Da La Repubblica del 18/03/2004
Originale su http://www.repubblica.it/2004/c/sezioni/cronaca/allertastrag/immi/immi...

Pisanu valuta la possibilità di rimpatriare i sospettati di legami con il terrorismo. Domani riunione a Bruxelles per strategia Ue

Sicurezza, 500 immigrati a rischio espulsione

Il titolare dell'Interno non ritiene praticabili le legislazioni "speciali", ma cerca un modo per isolare gli intolleranti

di Giuseppe D'Avanzo

ROMA - Sono da cinquecento a mille, i cittadini stranieri di religione islamica che potrebbero nei prossimi giorni essere accompagnati nei Paesi d'origine perché "sospettati di essere una minaccia per la sicurezza nazionale". Sono gli uomini (cinquecento o mille, a seconda dei parametri che saranno utilizzati) trascinati in pieno o di striscio nelle indagini delle polizie dell'antiterrorismo nazionali e "collegate".

E' l'opzione, scomoda e controversa, che il ministro dell'Interno Giuseppe Pisanu valuta in queste ore per mettere "nelle migliori condizioni di sicurezza possibile" il nostro Paese. E' una decisione tormentata che trova le sue coordinate nell'analisi della fase attuale dello jihadismo; nella verifica degli strumenti processuali e dei metodi investigativi codificati dalle leggi italiane; nella valutazione del grado di pericolo che investe o può investire oggi l'Italia.

▸ **DESCRIZIONE DEL COMPITO**:
Rispondi per favore a queste domande sull'articolo sugli immigrati a rischio espulsione:
(a) Quanti cittadini stranieri potrebbero essere accompagnati nei Paesi d'origine?
(b) In quale città si terrà domani la riunione sulla strategia Ue?
(c) Chi firma l'articolo?

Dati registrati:
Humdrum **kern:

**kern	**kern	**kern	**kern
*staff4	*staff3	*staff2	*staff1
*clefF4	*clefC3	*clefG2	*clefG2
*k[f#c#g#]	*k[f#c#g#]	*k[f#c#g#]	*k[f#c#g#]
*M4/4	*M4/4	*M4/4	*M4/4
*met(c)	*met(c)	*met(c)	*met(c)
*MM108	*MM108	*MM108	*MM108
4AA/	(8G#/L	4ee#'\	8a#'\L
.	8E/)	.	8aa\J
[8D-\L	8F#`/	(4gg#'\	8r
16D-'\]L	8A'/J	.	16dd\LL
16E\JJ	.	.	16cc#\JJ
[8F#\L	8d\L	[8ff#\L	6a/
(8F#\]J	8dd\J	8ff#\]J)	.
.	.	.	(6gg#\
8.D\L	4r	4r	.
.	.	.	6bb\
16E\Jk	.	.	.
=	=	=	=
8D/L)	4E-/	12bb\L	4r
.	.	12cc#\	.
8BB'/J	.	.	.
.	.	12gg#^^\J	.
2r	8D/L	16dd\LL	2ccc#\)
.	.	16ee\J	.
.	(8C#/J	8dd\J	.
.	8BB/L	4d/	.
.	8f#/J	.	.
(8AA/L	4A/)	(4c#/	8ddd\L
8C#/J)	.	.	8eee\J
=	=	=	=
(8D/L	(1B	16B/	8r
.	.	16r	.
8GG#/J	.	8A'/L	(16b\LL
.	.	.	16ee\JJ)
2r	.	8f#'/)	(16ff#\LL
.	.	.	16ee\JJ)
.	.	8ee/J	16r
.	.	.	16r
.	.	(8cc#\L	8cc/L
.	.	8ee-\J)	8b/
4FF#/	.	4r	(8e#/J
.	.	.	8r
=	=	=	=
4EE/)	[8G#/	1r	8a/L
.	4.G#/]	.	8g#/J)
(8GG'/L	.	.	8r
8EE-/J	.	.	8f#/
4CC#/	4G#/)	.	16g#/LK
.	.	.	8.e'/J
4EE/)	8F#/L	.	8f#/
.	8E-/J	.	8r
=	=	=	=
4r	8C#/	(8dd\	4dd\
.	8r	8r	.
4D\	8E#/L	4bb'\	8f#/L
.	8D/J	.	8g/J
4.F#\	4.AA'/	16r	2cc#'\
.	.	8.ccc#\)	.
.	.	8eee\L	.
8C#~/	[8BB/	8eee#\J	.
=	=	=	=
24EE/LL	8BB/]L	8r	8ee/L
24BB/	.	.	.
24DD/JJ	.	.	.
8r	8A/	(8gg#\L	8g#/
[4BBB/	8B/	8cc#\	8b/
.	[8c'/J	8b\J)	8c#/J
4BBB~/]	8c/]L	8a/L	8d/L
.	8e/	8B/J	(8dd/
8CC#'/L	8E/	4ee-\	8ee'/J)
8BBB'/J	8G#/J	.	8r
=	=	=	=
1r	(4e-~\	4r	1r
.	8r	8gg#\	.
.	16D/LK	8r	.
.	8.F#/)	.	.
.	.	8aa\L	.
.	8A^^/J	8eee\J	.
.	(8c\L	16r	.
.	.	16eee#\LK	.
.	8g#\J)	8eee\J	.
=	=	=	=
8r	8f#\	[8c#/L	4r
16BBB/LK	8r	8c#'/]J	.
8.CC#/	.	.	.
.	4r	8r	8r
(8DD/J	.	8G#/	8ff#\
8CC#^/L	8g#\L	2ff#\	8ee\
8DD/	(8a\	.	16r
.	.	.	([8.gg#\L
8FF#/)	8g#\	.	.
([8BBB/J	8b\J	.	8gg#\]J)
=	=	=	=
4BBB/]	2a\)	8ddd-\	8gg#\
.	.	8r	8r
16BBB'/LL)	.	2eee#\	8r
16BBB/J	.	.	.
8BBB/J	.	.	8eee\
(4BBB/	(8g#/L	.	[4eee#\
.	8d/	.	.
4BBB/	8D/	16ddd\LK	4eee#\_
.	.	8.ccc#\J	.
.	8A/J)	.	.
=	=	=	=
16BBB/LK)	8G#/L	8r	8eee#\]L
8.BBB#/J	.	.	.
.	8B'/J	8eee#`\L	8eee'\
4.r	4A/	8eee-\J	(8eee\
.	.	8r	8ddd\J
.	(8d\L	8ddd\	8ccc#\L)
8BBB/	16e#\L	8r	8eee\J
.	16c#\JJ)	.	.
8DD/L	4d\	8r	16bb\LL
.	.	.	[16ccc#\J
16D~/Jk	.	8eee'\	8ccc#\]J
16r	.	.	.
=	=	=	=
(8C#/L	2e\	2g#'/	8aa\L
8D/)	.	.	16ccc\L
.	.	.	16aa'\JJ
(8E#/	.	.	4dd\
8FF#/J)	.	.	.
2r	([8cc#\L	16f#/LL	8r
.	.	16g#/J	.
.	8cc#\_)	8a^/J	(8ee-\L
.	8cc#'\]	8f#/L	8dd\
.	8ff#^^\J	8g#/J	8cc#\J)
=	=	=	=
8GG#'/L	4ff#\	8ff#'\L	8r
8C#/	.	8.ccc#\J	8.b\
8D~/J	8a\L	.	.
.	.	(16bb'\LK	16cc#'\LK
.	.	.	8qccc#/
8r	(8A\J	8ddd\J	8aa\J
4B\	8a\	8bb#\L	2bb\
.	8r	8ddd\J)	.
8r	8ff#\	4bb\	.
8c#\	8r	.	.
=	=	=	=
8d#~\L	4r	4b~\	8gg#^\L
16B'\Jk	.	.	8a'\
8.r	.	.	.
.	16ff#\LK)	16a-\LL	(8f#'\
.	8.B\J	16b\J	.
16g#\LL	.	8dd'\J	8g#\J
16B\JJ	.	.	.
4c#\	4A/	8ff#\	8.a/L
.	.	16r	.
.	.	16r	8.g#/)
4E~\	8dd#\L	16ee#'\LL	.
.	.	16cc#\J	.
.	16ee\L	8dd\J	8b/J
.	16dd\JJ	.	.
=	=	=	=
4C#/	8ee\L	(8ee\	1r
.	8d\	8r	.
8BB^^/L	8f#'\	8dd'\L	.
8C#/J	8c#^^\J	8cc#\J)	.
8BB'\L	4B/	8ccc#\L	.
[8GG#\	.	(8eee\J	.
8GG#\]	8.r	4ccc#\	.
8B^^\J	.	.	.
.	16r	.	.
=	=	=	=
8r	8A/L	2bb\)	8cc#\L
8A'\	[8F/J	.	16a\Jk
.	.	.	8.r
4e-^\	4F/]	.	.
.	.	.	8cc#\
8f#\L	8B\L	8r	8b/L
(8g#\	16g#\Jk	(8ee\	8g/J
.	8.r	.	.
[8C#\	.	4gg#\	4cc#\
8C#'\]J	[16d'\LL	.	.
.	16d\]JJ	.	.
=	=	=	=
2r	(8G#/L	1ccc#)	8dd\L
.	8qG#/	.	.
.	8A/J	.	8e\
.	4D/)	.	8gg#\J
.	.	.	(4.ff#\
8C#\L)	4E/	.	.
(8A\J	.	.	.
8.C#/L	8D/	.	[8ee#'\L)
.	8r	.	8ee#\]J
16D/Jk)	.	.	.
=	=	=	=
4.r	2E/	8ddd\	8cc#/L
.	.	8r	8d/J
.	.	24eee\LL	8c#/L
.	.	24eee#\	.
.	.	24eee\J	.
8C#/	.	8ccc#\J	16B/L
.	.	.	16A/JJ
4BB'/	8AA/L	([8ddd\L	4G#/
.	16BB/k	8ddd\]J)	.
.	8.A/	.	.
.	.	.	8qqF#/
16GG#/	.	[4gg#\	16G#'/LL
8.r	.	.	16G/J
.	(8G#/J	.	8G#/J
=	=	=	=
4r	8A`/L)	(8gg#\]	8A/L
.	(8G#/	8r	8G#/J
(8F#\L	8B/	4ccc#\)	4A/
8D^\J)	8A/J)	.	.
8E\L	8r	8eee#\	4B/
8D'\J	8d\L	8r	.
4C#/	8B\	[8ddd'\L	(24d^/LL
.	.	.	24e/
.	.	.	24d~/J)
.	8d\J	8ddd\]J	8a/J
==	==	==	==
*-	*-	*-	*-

▸ **RISPOSTA**:
(a) Da cinquecento a mille.
(b) A Bruxelles.
(c) Giuseppe D'Avanzo.